The Defenestration (and Other Such Acts) of Prague
The bus ride from Berlin to Prague took us through beautiful countryside, and, upon arriving, we navigated our way through the Prague metro and checked into our hostel. Soon, we were off to explore the city, first stopping in Wenceslas Square, one of the city’s most popular boulevards, for what may have been the most delicious sausage I’ve ever had in my life, accompanied by Cherry Coke, which I miss dearly when I’m in Spain.
We continued on to the amazingly picturesque old town center, spotting Prague’s famous clock tower, Easter egg-colored, ornate buildings, and horse-drawn carriages, as well as fan zones set up for soccer fanatics to watch the Eurocup.
From there, we crossed over the river, explored a used bookshop, a bridge adorned with locks bearing couples’ names, and more picturesque buildings. Crossing the Charles Bridge back over to the main side of town, we stopped for a while to listen to an incredibly entertaining jazz group. Have a listen and transport yourself to Prague.
Day two in Prague was beautiful, and we kicked off our day with a free walking tour leading us around the city’s most important sights. I recommend free walking tours to everyone, although an important disclaimer is that they can be very hit or miss, and I’d say this one was way more on the miss side of things. Nonetheless, it provided a good introduction to Prague’s history and hotspots, and we also ran into an old friend of Linnaea on the tour, who ended up being more informative about Czech history than the tour guide himself.
Upon finishing the tour, we crossed over the river, had a scenic (and cheap!) picnic overlooking the river and the Charles Bridge, and then went on a wild goose chase for a creepy structure a friend had highly recommended. On the way, however, we found ourselves exploring charming parks, hanging out with peacocks (which never fail to remind me of all the peacocks that hung out behind the house I grew up in), and finding a strange, abandoned chapel.

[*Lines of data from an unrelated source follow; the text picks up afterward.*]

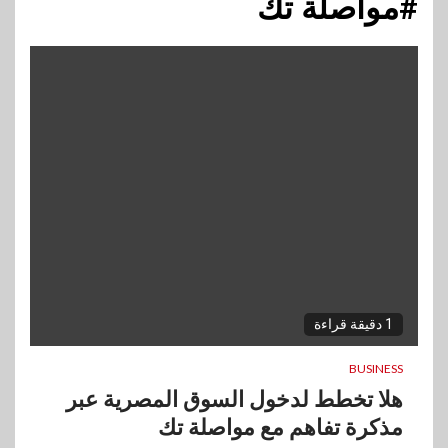
#مواصلة تك
1 دقيقة قراءة
BUSINESS
هلا تخطط لدخول السوق المصرية عبر
مذكرة تفاهم مع مواصلة تك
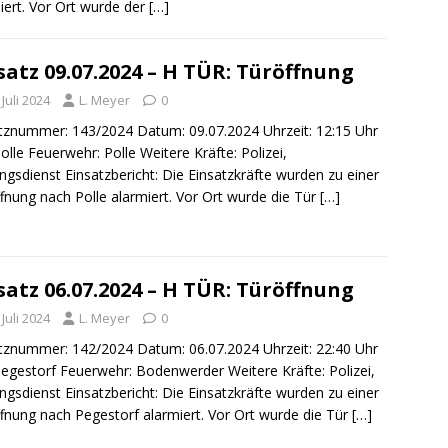
iert. Vor Ort wurde der
[…]
satz 09.07.2024 – H TÜR: Türöffnung
 Juli 2024
L. Meyer
0
tznummer: 143/2024 Datum: 09.07.2024 Uhrzeit: 12:15 Uhr
Polle Feuerwehr: Polle Weitere Kräfte: Polizei,
ngsdienst Einsatzbericht: Die Einsatzkräfte wurden zu einer
fnung nach Polle alarmiert. Vor Ort wurde die Tür
[…]
satz 06.07.2024 – H TÜR: Türöffnung
 Juli 2024
L. Meyer
0
tznummer: 142/2024 Datum: 06.07.2024 Uhrzeit: 22:40 Uhr
Pegestorf Feuerwehr: Bodenwerder Weitere Kräfte: Polizei,
ngsdienst Einsatzbericht: Die Einsatzkräfte wurden zu einer
fnung nach Pegestorf alarmiert. Vor Ort wurde die Tür
[…]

We finally made it to the recommended destination, a volcanic rock wall carved with hidden demonic faces, an interesting sight, though not quite as thrilling as my friend had painted it, particularly after going through so much work to find it.

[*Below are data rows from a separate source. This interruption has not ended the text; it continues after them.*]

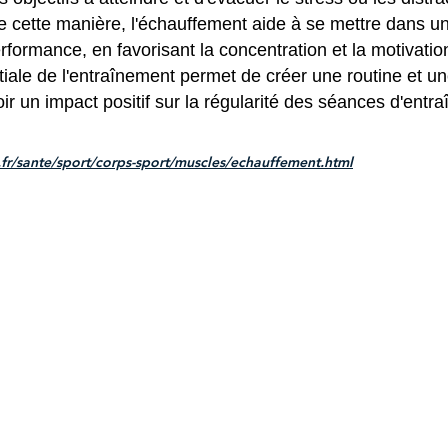
e cette manière, l'échauffement aide à se mettre dans un 
rformance, en favorisant la concentration et la motivatio
tiale de l'entraînement permet de créer une routine et un
ir un impact positif sur la régularité des séances d'entr
.fr/sante/sport/corps-sport/muscles/echauffement.html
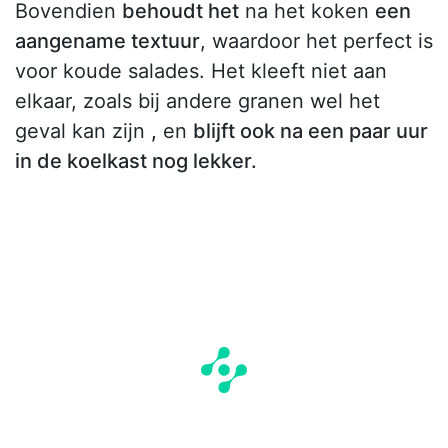
Bovendien
behoudt het
na het koken
een
aangename textuur
, waardoor het perfect is
voor koude salades. Het kleeft niet aan
elkaar, zoals bij andere granen wel het
geval kan zijn
,
en
blijft ook na een paar uur
in de koelkast nog lekker.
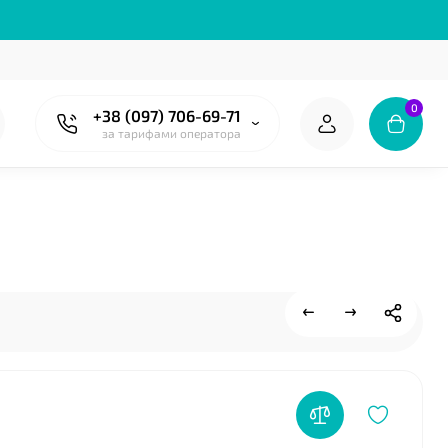
❤
0
+38 (097) 706-69-71
за тарифами оператора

Once that chase was finished, we stopped at a small bakery to try some Czech pastries, followed by another series of twists and turns until we finally found our next destination, the John Lennon Wall, a wall that has been used since the 80s for inspirational or political graffiti, especially John Lennon quotes. After lying in a park for a bit and eavesdropping on multinational conversations, we took a funicular up to the top of Petřín Hill, which provided quite a lovely view of the city. We hiked back down part of the way through wooded paths, took a ride of Prague’s light rail, and then headed back to our hostel.
I’ll admit that ever since taking 10th grade European History, I had dreamed of visiting Prague for one primary reason: to perform a defenestration. Finally, the time had come, so we took advantage of our empty hostel room to throw a few paperclips out the window, as well as staging defenestrations of each other. Bam, check that one off the bucket list.
As the sun set, we returned to the city’s old town to see the city’s nighttime glow, and the old buildings’ lights and the striated clouds at dusk made Prague a city absolutely worth falling in love with. We took in the night, stopped for Czech Budweisers (completely unrelated to American Budweiser!), and bid farewell to delightful Prague the next morning, headed to our next destination, Vienna, Austria.
I was recently talking to a friend who studied in Prague, and she referred to the city as a “real life fairytale.” The Czech Republic may have suffered a rough past century, but Prague is still one of the most beautiful and enchanting cities I’ve visited.